Nonprofit Strategies: Surviving versus Farming

Every few months I’m invited to attend a board meeting to discuss how social media could be used better. And I’m always surprised how much time is spent focusing on quick ways to get cash, rather than keeping the donors they have. In fact, at one meeting, people spent most of their time writing out checks for the following month’s rent!

Penny wise and pound foolish, as the saying goes…

Surviving versus Farming

Yes, it’s natural want to focus even more on short-term fixes to survive––especially when money is thin. But in survival mode, you dial up board members and large donors. You call in favors. You don’t Tweet and post updates on Facebook.

Facebook––and all of social media––is like a farm, where growing a healthy crop takes at least a year. The crops you’re reaping right now were born from the work you did 12 months ago.

The Future is On the Farm

The farmer knows that she can’t have apples next week. She knows that apples take two to three years to get a good yield. And if she’s in survival mode, she’ll sell off a few horses and a tractor. But selling those things will hurt––big time––because the farm is her destination. And she needs horses and tractors to get there.

What do you think?

1 thought on “Nonprofit Strategies: Surviving versus Farming”
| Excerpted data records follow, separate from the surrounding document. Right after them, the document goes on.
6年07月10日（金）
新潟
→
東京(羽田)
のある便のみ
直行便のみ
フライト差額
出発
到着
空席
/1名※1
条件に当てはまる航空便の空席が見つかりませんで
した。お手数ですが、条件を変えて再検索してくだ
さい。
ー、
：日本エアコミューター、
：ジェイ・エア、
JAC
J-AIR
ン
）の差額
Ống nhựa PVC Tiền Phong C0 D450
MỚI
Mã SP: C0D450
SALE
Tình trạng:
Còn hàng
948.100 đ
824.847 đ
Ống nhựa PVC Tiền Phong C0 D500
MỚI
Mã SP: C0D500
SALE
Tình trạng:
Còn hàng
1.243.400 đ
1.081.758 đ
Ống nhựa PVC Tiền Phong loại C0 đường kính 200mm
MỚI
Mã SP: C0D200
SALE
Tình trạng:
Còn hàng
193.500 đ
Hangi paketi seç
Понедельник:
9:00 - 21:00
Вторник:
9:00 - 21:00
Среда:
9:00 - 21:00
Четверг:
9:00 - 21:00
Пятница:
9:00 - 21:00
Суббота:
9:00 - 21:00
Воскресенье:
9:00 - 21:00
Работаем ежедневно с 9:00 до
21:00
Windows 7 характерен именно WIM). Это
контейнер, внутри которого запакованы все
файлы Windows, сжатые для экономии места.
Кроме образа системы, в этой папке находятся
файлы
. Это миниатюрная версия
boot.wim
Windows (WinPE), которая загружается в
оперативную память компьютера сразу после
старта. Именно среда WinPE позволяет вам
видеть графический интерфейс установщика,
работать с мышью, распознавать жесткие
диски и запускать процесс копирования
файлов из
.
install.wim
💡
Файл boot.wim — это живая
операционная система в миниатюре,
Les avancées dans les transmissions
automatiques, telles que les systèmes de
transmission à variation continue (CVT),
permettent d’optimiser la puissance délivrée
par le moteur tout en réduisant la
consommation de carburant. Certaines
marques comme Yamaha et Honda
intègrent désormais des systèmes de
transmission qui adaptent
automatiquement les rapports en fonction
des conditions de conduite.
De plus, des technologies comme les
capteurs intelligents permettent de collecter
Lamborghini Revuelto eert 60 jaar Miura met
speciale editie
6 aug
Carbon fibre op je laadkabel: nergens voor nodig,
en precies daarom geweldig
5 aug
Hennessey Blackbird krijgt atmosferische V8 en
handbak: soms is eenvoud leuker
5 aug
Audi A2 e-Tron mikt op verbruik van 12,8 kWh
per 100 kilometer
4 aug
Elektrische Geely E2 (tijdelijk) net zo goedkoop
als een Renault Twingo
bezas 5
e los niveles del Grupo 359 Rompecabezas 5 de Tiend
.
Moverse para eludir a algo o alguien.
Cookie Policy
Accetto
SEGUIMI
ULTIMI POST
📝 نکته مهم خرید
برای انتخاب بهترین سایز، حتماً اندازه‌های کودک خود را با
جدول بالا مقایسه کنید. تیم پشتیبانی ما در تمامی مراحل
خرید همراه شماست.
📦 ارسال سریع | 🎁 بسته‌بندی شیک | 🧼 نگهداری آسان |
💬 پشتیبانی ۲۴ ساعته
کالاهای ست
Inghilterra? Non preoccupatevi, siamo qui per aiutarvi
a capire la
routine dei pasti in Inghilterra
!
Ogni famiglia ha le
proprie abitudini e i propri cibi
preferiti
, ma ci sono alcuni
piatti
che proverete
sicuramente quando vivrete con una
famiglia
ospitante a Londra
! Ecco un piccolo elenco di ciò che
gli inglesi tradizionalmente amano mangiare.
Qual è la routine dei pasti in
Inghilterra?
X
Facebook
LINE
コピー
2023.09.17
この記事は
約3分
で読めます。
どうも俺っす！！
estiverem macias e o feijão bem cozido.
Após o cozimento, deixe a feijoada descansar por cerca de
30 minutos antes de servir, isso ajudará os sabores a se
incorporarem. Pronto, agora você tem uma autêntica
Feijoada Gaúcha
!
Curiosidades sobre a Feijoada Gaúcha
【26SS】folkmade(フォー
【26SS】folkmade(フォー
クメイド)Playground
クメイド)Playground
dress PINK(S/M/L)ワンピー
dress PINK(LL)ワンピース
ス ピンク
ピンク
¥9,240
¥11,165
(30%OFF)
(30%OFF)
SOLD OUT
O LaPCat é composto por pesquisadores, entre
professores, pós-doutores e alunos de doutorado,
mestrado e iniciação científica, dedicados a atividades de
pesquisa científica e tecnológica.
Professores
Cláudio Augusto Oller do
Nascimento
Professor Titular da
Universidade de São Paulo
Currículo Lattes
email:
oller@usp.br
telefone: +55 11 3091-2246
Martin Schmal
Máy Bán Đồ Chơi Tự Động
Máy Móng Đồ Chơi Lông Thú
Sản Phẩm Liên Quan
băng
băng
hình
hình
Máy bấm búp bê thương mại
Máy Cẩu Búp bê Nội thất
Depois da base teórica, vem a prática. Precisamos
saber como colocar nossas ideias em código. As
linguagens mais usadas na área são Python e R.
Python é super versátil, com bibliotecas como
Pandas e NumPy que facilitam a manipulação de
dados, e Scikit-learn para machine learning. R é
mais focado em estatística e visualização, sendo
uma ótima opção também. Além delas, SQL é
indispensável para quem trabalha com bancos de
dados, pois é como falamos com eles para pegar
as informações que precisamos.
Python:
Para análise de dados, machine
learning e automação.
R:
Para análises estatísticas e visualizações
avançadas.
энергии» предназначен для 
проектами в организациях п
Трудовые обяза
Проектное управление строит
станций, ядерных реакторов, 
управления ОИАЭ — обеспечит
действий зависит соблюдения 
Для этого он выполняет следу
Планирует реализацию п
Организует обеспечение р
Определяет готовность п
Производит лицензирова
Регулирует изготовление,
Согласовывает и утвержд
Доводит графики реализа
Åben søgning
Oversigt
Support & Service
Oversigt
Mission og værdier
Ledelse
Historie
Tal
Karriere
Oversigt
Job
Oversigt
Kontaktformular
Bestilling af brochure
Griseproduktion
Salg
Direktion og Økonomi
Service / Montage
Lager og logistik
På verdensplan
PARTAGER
  1. I think that’s a great analogy John. Compared to the mid 1930’s, the
    U.S. has over 4 million less farms today. Yet population has grown
    and output is still strong. What could nonprofits learn from the 2
    million or so that remain? I do believe that you reap what you sow. Near-sighted approaches that promote instant gratification are not particularly helpful to an organization- especially during stormy times. Resiliency is developed through consistently focused effort- not short-term fixes that may prove detrimental or even catastrophic later.